A summary from their website:
GNU parallel is a shell tool for executing jobs in parallel using one or more computers. A job can be a single command or a small script that has to be run for each of the lines in the input. The typical input is a list of files, a list of hosts, a list of users, a list of URLs, or a list of tables. A job can also be a command that reads from a pipe. GNU parallel can then split the input and pipe it into commands in parallel.
Input
The input system is quite complex. Delimiting the inputs with the :::
operator, parallel
will make a catersian product out of the input values.

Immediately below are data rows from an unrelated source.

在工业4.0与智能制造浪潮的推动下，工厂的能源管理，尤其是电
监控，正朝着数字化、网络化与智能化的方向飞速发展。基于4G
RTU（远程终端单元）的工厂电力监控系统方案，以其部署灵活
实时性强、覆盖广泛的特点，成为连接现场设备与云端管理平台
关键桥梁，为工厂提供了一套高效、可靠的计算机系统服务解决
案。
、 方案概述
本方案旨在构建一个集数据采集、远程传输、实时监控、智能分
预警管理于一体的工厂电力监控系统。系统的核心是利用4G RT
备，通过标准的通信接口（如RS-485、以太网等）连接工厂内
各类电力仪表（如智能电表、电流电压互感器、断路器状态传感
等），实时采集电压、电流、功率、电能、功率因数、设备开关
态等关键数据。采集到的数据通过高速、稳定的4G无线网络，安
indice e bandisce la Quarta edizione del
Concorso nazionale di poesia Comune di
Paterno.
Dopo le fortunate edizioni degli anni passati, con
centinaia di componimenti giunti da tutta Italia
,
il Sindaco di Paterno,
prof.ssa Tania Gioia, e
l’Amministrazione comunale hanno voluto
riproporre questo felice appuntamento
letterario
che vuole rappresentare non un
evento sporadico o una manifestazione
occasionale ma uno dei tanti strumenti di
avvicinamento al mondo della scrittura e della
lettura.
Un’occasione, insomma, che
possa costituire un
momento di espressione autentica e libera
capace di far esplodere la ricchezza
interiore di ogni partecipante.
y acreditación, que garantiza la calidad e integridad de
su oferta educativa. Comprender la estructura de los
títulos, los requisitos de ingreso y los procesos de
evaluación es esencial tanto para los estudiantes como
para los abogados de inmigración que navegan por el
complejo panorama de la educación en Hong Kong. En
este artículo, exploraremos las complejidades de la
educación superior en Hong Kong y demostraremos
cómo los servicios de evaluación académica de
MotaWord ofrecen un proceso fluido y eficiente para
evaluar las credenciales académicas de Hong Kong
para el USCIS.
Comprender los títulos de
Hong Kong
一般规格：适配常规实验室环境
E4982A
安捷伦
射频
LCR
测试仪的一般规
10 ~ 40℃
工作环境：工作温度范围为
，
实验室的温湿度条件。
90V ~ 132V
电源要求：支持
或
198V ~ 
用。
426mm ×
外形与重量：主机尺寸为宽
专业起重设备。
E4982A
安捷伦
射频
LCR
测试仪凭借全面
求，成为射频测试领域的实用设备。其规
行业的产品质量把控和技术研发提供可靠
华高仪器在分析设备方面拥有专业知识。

parallel echo ::: John Paul Sally
John
Paul
Sally
parallel echo ::: John Paul Sally ::: Smith
John Smith
Paul Smith
Sally Smith
parallel echo ::: John Paul Sally ::: Smith Jones Brown
John Smith
John Jones
John Brown
Paul Smith
Paul Jones
Paul Brown
Sally Smith
Sally Jones
Sally Brown
Linkage is possible using :::+
, should this flexibility be required.
parallel echo ::: John Paul Sally :::+ Smith Jones Brown
John Smith
Paul Jones
Sally Brown
See more about input sources in the tutorial.
curl
For some examples, I’ll use curl.
Let’s get three web pages downloaded:
- google.com
- yahoo.com
- zombo.com
Getting these down, one at a time times in at nearlly 1.2 seconds.
( curl www.google.com && curl www.yahoo.com && curl www.zombo.com; ) 0.02s user 0.05s system 5% cpu 1.195 total
Running these downloads in parallel, we take half a second off the time:
parallel curl {1} ::: www.google.com www.yahoo.com www.zombo.com 0.21s user 0.04s system 33% cpu 0.774 total
Summing up
GNU Parallel is a great utility to get multiple things done at once at the shell. Take a look at the tutorial and immediately become more productive.